### Given problem
Pull every line of text from the listing below and reproduce it unchanged, omitting the pictures.

### Extracted data
▼▼▼
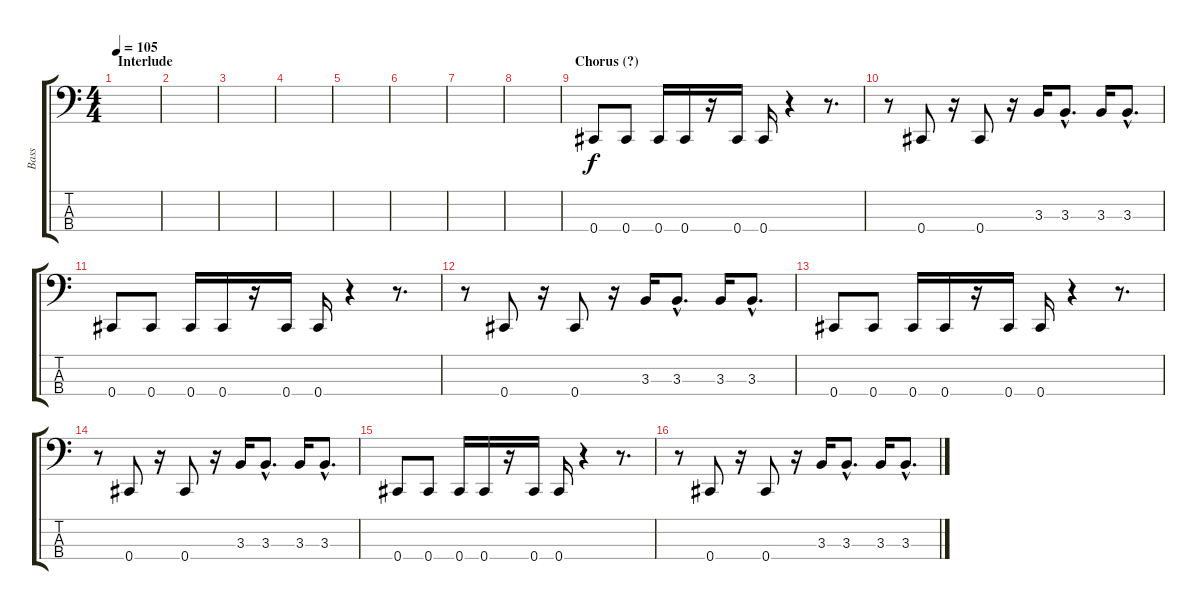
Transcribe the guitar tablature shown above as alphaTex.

\track ("Bass" "Bass") {instrument electricbassfinger}
\staff {score tabs}
\tuning (Gb2 Db2 Ab1 Db1) {hide}
\ts (4 4)
\section ("" "Interlude")
\tempo 105
\clef f4
\ks c
|
|
|
|
|
|
|
|
\section ("" "Chorus (?)")
0.4.8 0.4.8 0.4.16 0.4.16 r.16 0.4.16 0.4.16 r.4 r.8{d} |
r.8 0.4.8 r.16 0.4.8 r.16 3.3.16 3.3{hac}.8{d} 3.3.16 3.3{hac}.8{d} |
0.4.8 0.4.8 0.4.16 0.4.16 r.16 0.4.16 0.4.16 r.4 r.8{d} |
r.8 0.4.8 r.16 0.4.8 r.16 3.3.16 3.3{hac}.8{d} 3.3.16 3.3{hac}.8{d} |
0.4.8 0.4.8 0.4.16 0.4.16 r.16 0.4.16 0.4.16 r.4 r.8{d} |
r.8 0.4.8 r.16 0.4.8 r.16 3.3.16 3.3{hac}.8{d} 3.3.16 3.3{hac}.8{d} |
0.4.8 0.4.8 0.4.16 0.4.16 r.16 0.4.16 0.4.16 r.4 r.8{d} |
r.8 0.4.8 r.16 0.4.8 r.16 3.3.16 3.3{hac}.8{d} 3.3.16 3.3{hac}.8{d}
▲▲▲
### Response to the task
Transcribe the guitar tablature shown above as alphaTex.

\track ("Bass" "Bass") {instrument electricbassfinger}
\staff {score tabs}
\tuning (Gb2 Db2 Ab1 Db1) {hide}
\ts (4 4)
\section ("" "Interlude")
\tempo 105
\clef f4
\ks c
|
|
|
|
|
|
|
|
\section ("" "Chorus (?)")
0.4.8 0.4.8 0.4.16 0.4.16 r.16 0.4.16 0.4.16 r.4 r.8{d} |
r.8 0.4.8 r.16 0.4.8 r.16 3.3.16 3.3{hac}.8{d} 3.3.16 3.3{hac}.8{d} |
0.4.8 0.4.8 0.4.16 0.4.16 r.16 0.4.16 0.4.16 r.4 r.8{d} |
r.8 0.4.8 r.16 0.4.8 r.16 3.3.16 3.3{hac}.8{d} 3.3.16 3.3{hac}.8{d} |
0.4.8 0.4.8 0.4.16 0.4.16 r.16 0.4.16 0.4.16 r.4 r.8{d} |
r.8 0.4.8 r.16 0.4.8 r.16 3.3.16 3.3{hac}.8{d} 3.3.16 3.3{hac}.8{d} |
0.4.8 0.4.8 0.4.16 0.4.16 r.16 0.4.16 0.4.16 r.4 r.8{d} |
r.8 0.4.8 r.16 0.4.8 r.16 3.3.16 3.3{hac}.8{d} 3.3.16 3.3{hac}.8{d}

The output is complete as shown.